K10.9 Peyman Servati of U British Columbia wrapped up the symposium with a presentation on transparent, flexible composite nanofiber electronics for touch screen fabrics as a replacement for ITO. Candidate materials include SWCNT, Ag nanowires and graphene, but each has its down side. The approach taken here is to mimic natural fiber networks by using an electrospinning process on a solution of composite nanofibers (CNF) where the CNF can comprise several different types of materials. The spray head can induce some level of nanotube alignment which is useful for enhancing performance. Following spinning, the fibers are carbonized at ~700°C, producing a conductive CNF mesh. The resulting mesh can be 80% transparent at 100Ω/o. Early OPV devices performed at 2% efficiency vs. 4% for a comparable ITO device, due to surface roughness issues that remain to be addressed.

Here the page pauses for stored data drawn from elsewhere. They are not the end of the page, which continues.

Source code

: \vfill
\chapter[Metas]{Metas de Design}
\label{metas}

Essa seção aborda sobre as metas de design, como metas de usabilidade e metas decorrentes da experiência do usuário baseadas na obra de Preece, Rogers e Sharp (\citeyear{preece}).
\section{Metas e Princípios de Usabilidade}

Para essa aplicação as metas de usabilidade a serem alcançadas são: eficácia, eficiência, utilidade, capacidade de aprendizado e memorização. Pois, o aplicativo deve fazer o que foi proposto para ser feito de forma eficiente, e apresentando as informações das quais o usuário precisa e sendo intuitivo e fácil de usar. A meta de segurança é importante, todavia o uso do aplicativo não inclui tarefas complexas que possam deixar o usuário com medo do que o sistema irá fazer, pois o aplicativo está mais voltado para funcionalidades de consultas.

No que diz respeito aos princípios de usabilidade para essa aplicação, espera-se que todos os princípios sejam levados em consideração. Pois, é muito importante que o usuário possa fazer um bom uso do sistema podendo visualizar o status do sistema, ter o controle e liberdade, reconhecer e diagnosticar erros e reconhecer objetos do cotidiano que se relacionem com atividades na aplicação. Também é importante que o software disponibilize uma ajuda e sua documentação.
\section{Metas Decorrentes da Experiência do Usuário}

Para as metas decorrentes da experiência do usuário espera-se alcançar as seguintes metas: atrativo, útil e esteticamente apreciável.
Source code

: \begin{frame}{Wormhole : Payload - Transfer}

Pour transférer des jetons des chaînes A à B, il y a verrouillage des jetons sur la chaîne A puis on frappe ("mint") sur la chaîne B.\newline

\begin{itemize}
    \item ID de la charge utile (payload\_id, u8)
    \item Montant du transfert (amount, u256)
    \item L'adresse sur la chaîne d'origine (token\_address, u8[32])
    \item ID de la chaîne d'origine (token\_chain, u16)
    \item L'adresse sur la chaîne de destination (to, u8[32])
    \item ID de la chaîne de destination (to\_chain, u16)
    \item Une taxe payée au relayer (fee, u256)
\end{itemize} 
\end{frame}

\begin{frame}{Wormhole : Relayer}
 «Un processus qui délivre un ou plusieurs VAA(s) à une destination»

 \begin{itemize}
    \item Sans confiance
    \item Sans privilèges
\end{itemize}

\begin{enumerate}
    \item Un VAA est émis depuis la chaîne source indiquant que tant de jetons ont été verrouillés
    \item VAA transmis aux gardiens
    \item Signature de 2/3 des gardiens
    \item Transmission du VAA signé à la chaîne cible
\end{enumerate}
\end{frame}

Managing the schedule for so many concurrent technical sessions is always a challenge, especially given the preponderance of academic speakers in this conference; I refer of course to the notion of herding cats. One element of the conference that always runs like clockwork is the coffee breaks. They start on time, which is a great reliability feature since not all symposia are coordinated to exactly the same break times. Equally as impressive, but with the opposite pleasure polarity, is the fact that they end precisely on time. If Seinfeld were still producing new episodes, I would expect the iconic soup Nazi to be joined before long by these coffee Nazis. Ruthless but precise. Just doing their jobs.